▶ _Data for processing_:
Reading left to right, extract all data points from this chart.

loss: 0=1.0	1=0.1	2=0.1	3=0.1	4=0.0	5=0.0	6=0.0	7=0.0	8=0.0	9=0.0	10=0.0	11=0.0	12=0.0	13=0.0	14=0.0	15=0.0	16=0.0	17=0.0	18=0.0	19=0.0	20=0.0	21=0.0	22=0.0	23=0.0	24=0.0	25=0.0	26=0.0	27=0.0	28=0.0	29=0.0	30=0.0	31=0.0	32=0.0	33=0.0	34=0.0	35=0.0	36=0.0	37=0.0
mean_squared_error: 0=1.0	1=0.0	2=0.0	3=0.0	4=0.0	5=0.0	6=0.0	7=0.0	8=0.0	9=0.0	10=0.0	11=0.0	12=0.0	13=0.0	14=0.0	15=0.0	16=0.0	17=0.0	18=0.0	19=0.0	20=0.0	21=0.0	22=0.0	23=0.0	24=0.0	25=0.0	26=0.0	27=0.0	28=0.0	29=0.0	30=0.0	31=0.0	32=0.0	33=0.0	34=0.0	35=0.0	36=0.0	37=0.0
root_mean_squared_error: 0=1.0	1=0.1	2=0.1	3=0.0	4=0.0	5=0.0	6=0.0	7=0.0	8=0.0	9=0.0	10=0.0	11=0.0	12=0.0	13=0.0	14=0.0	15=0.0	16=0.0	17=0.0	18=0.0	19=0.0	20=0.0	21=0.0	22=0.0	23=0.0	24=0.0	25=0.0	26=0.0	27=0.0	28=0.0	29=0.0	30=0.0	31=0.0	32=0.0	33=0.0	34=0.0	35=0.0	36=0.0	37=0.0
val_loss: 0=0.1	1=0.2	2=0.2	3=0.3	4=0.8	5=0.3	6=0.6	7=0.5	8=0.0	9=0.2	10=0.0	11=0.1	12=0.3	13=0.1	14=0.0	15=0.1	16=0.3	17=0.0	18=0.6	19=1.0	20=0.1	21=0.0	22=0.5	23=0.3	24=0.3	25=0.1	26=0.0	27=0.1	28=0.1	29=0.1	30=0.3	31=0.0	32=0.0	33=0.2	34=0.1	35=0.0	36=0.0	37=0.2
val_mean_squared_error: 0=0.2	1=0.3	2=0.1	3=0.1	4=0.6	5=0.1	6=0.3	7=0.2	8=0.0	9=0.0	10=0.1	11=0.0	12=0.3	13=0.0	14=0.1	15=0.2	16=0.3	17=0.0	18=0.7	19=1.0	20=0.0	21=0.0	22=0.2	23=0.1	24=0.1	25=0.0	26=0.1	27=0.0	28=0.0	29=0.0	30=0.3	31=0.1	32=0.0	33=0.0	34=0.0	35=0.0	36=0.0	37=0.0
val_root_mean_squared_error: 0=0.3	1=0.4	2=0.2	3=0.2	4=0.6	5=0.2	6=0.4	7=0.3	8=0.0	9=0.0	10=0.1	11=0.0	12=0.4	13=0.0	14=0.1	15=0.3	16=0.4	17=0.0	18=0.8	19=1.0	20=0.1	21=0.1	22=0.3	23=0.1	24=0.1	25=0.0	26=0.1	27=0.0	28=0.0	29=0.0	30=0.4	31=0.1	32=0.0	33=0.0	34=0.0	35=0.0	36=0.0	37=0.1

▶ _Exercise aim_: Copy the listing above word for word, keeping every line and value unchanged.

▶ _Exercise answer_:
Reading left to right, extract all data points from this chart.

loss: 0=1.0	1=0.1	2=0.1	3=0.1	4=0.0	5=0.0	6=0.0	7=0.0	8=0.0	9=0.0	10=0.0	11=0.0	12=0.0	13=0.0	14=0.0	15=0.0	16=0.0	17=0.0	18=0.0	19=0.0	20=0.0	21=0.0	22=0.0	23=0.0	24=0.0	25=0.0	26=0.0	27=0.0	28=0.0	29=0.0	30=0.0	31=0.0	32=0.0	33=0.0	34=0.0	35=0.0	36=0.0	37=0.0
mean_squared_error: 0=1.0	1=0.0	2=0.0	3=0.0	4=0.0	5=0.0	6=0.0	7=0.0	8=0.0	9=0.0	10=0.0	11=0.0	12=0.0	13=0.0	14=0.0	15=0.0	16=0.0	17=0.0	18=0.0	19=0.0	20=0.0	21=0.0	22=0.0	23=0.0	24=0.0	25=0.0	26=0.0	27=0.0	28=0.0	29=0.0	30=0.0	31=0.0	32=0.0	33=0.0	34=0.0	35=0.0	36=0.0	37=0.0
root_mean_squared_error: 0=1.0	1=0.1	2=0.1	3=0.0	4=0.0	5=0.0	6=0.0	7=0.0	8=0.0	9=0.0	10=0.0	11=0.0	12=0.0	13=0.0	14=0.0	15=0.0	16=0.0	17=0.0	18=0.0	19=0.0	20=0.0	21=0.0	22=0.0	23=0.0	24=0.0	25=0.0	26=0.0	27=0.0	28=0.0	29=0.0	30=0.0	31=0.0	32=0.0	33=0.0	34=0.0	35=0.0	36=0.0	37=0.0
val_loss: 0=0.1	1=0.2	2=0.2	3=0.3	4=0.8	5=0.3	6=0.6	7=0.5	8=0.0	9=0.2	10=0.0	11=0.1	12=0.3	13=0.1	14=0.0	15=0.1	16=0.3	17=0.0	18=0.6	19=1.0	20=0.1	21=0.0	22=0.5	23=0.3	24=0.3	25=0.1	26=0.0	27=0.1	28=0.1	29=0.1	30=0.3	31=0.0	32=0.0	33=0.2	34=0.1	35=0.0	36=0.0	37=0.2
val_mean_squared_error: 0=0.2	1=0.3	2=0.1	3=0.1	4=0.6	5=0.1	6=0.3	7=0.2	8=0.0	9=0.0	10=0.1	11=0.0	12=0.3	13=0.0	14=0.1	15=0.2	16=0.3	17=0.0	18=0.7	19=1.0	20=0.0	21=0.0	22=0.2	23=0.1	24=0.1	25=0.0	26=0.1	27=0.0	28=0.0	29=0.0	30=0.3	31=0.1	32=0.0	33=0.0	34=0.0	35=0.0	36=0.0	37=0.0
val_root_mean_squared_error: 0=0.3	1=0.4	2=0.2	3=0.2	4=0.6	5=0.2	6=0.4	7=0.3	8=0.0	9=0.0	10=0.1	11=0.0	12=0.4	13=0.0	14=0.1	15=0.3	16=0.4	17=0.0	18=0.8	19=1.0	20=0.1	21=0.1	22=0.3	23=0.1	24=0.1	25=0.0	26=0.1	27=0.0	28=0.0	29=0.0	30=0.4	31=0.1	32=0.0	33=0.0	34=0.0	35=0.0	36=0.0	37=0.1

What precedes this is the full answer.